Problem set |
**a)** In the Washington report, why did Treasury Secretary Mnuchin call letting Fannie and Freddie keep their earnings an important step?
**b)** Copy the Washington report word for word, starting at "Czar to Retire" and ending at "of the year.".

Extract |
Published on October 4, 2019

NCSHA Washington Report - October 4, 2019

MaineHousing’s evolution from an agency born 50 years ago Tuesday with $68,000 in the bank into a $2 billion public-private enterprise that helps more than 100,000 people and pumps more than $400 million into its state’s economy every year was cause this week in Augusta for celebration and discussion of ideas that will shape Maine’s housing future.

Fannie Mae and Freddie Mac’s evolution from the capital-starved wards of a federal conservator they have been since 2008 to the type of privately-controlled companies the Trump Administration wants them to become also advanced this week.

On Monday, the Treasury Department and the Federal Housing Finance Agency announced that Fannie and Freddie would be able to start keeping their earnings, which Treasury Secretary Mnuchin called “an important step toward implementing Treasury’s recommended reforms that will define a limited role for the federal government in the housing finance system and protect taxpayers against future bailouts” (see below).

While the administration’s envisioned evolution of the Federal Housing Administration has gotten far less attention than its plans for Fannie and Freddie, it is a vision for a dramatically different FHA than exists today.

The FHA we know — half of HFA-funded mortgages have FHA insurance — shares responsibilities with the GSEs for expanding low- and moderate-income housing opportunity, relies on a cross-subsidized insurance model that charges borrowers a uniform premium, allows responsibly-provided down payment assistance, and bolsters its financial sustainability by backing refinances as well as new mortgages.

The Trump Administration’s plan would make FHA, along with VA and USDA, “the sole source” for low-down payment borrowers, utilize “risk-based pricing” that results in higher premiums for some of them, potentially limit support for down payment assistance, and shrink the FHA footprint through a “refocus on first-time home buyers.”

Much of this would be accomplished, according to the plan, through “administrative” measures, meaning they would not necessarily require Congress’ approval or even go through a formal public comment process.

A move to risk-based pricing could be especially detrimental to affordable homeownership. We wrote recently of the consequences in the conventional market for low- and moderate-income families and borrowers of color.

“If [FHA goes] to a risk-based pricing like the GSEs or other private entities have,” former FHA Commissioner David Stevens said, “it will disrupt the continuity that FHA has been able to provide for decades in giving an opportunity for first-time home buyers to be able to buy a home with a low down payment at a good rate and an interest rate relative to others.”

Some observers have suggested that the Trump Administration’s strategy in pushing an aggressive administrative evolution of the housing finance system is intended to force Congress to pass broader statutory reforms. As one of the smartest, Jim Parrot, put it, “Either way, the 11 years of limbo appears about to end. Best to buckle up. It may be a bumpy ride.”


Stockton Williams | Executive Director

In This Issue

Czar to Retire from New Mexico Mortgage Finance Authority
The New Mexico Mortgage Finance Authority (NMMFA) announced this week that Executive Director Jay Czar is retiring after 13 years with the organization. Before joining NMMFA, Czar had a distinguished 27-year career with the City of Albuquerque, which culminated in being named to the city’s top position of Chief Administrative Officer. NMMFA expects to name a new executive director by the end of the year.

Data section |
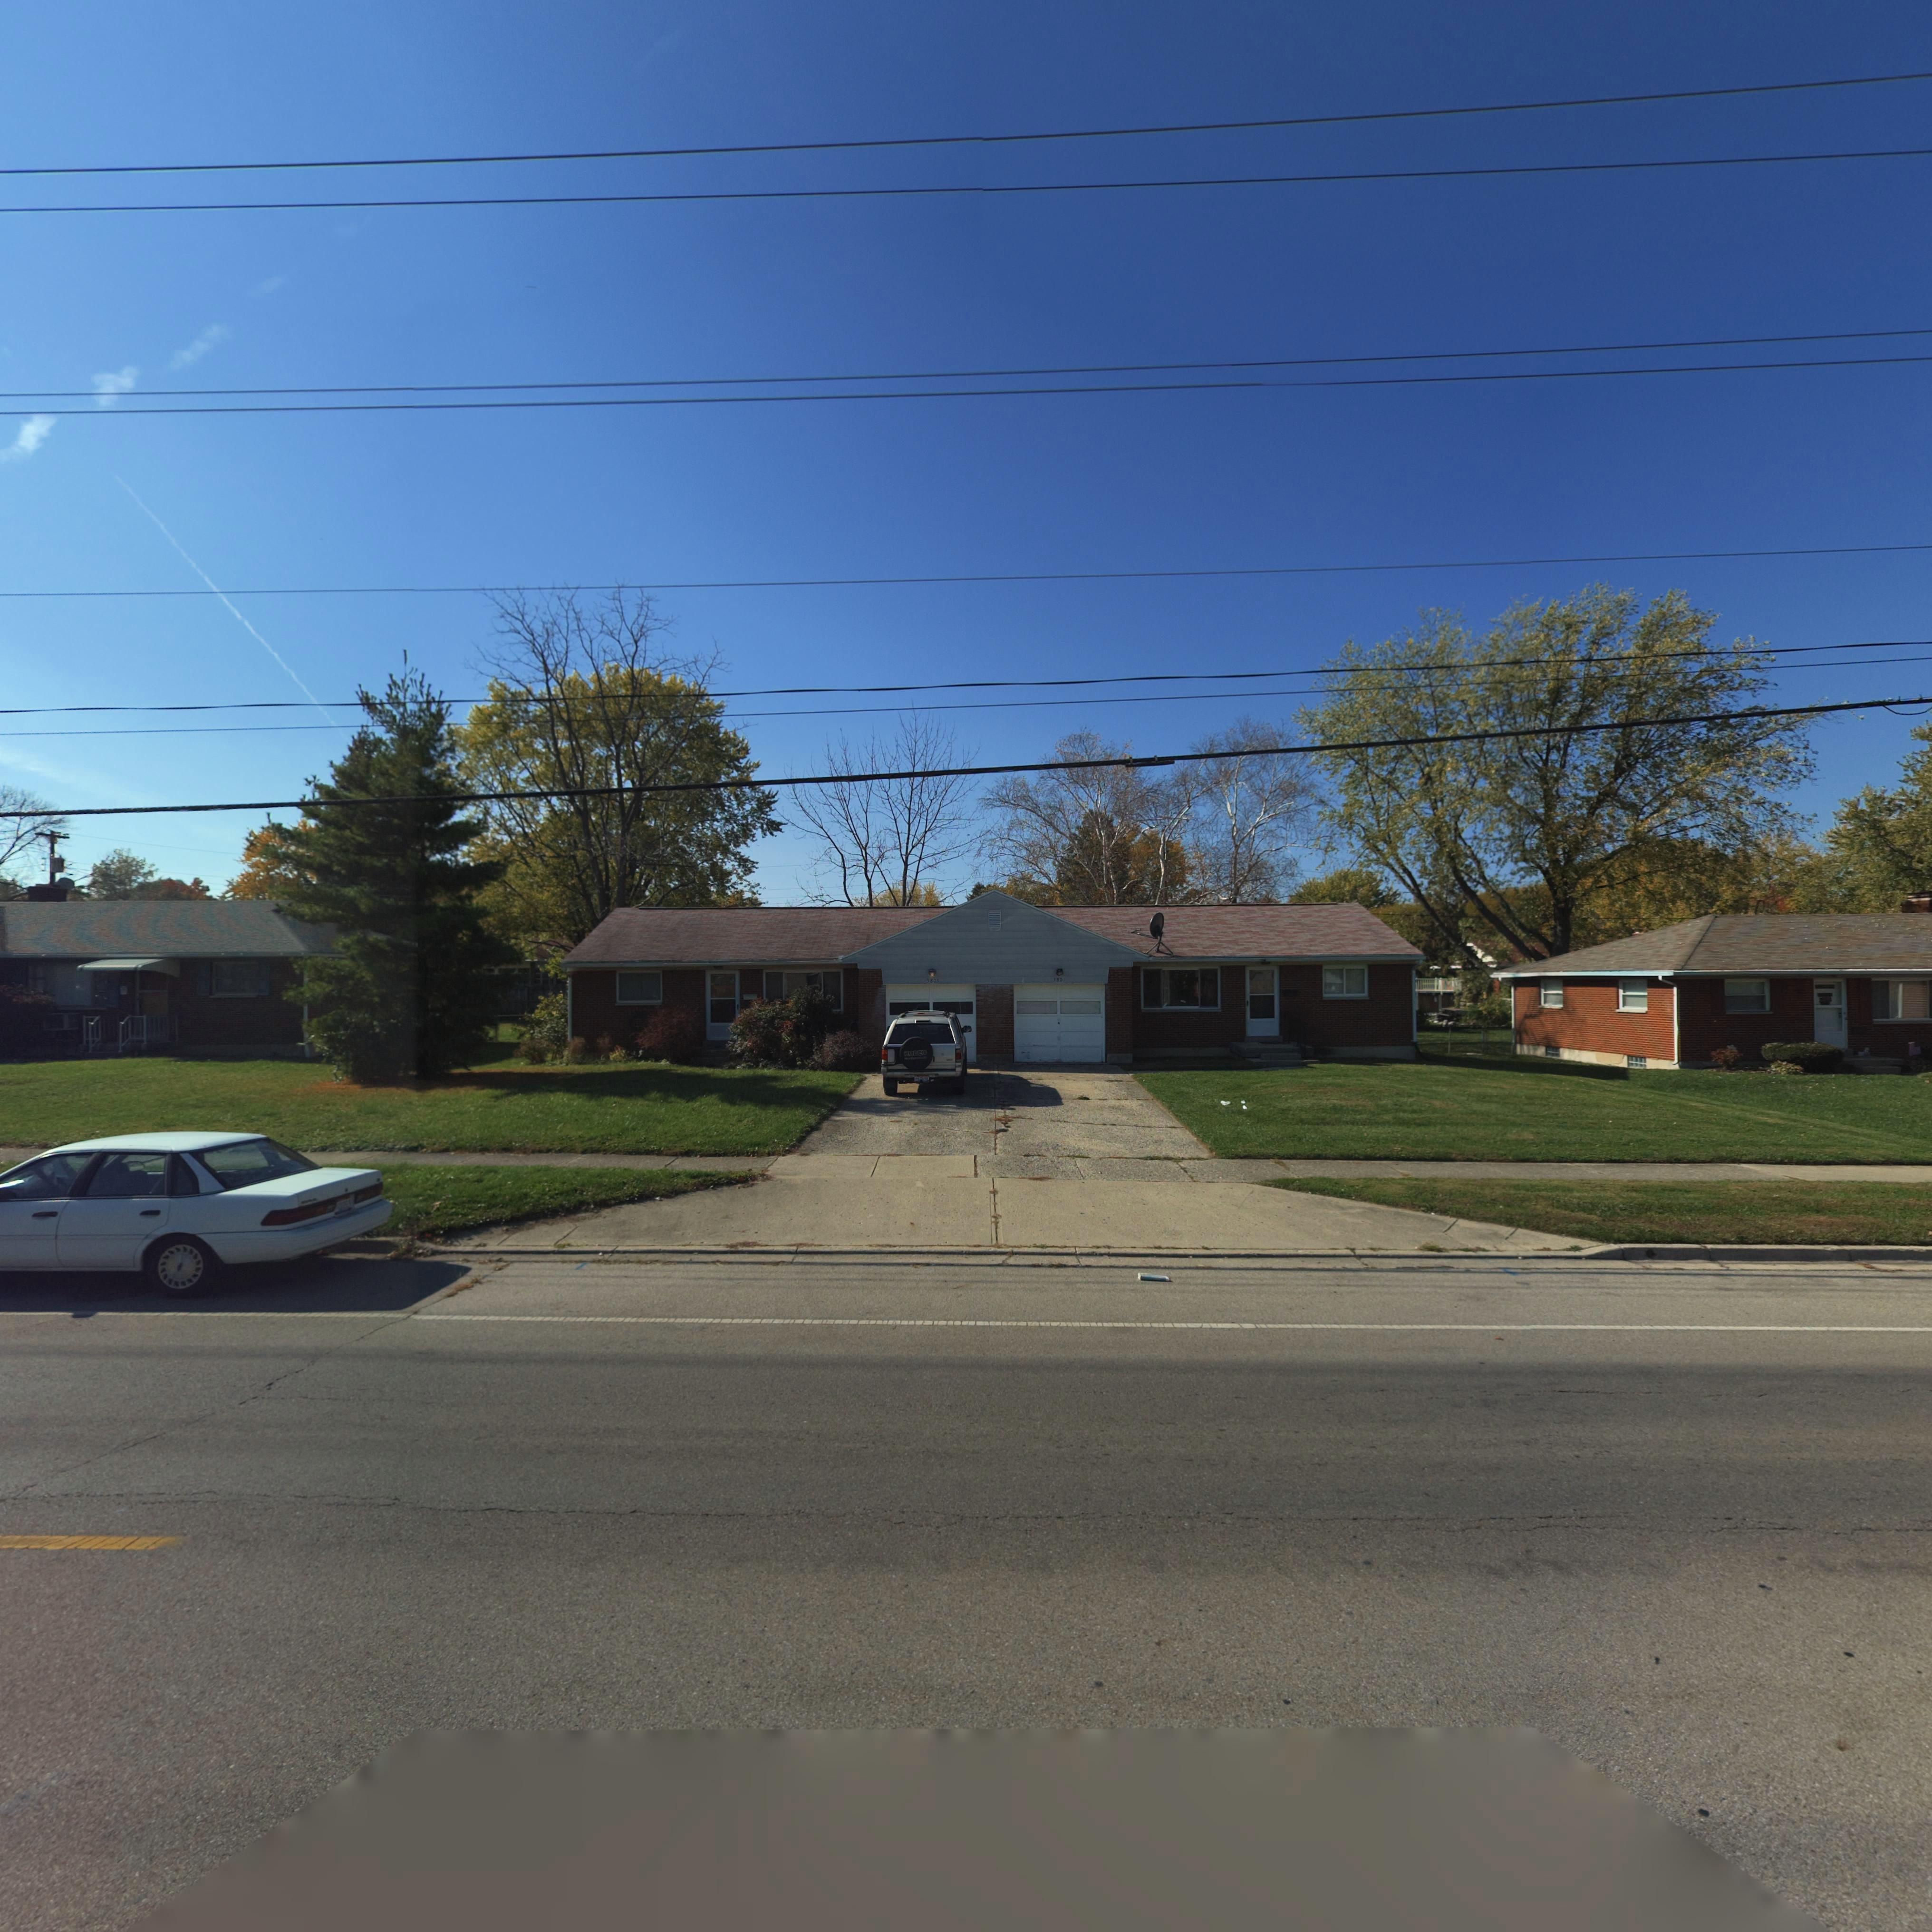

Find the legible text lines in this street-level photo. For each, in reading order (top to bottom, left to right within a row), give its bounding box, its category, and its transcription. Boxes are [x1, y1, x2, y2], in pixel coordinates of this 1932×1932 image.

[926, 977, 939, 984] StreetNumber: 3805
[1053, 976, 1065, 982] StreetNumber: 3801
[904, 1049, 927, 1057] None: RODEO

Outputs by task |
**a)** He called it an important step toward implementing Treasury's recommended reforms. Those reforms will define a limited role for the federal government in the housing finance system and protect taxpayers against future bailouts.

**b)**
Czar to Retire from New Mexico Mortgage Finance Authority
The New Mexico Mortgage Finance Authority (NMMFA) announced this week that Executive Director Jay Czar is retiring after 13 years with the organization. Before joining NMMFA, Czar had a distinguished 27-year career with the City of Albuquerque, which culminated in being named to the city’s top position of Chief Administrative Officer. NMMFA expects to name a new executive director by the end of the year.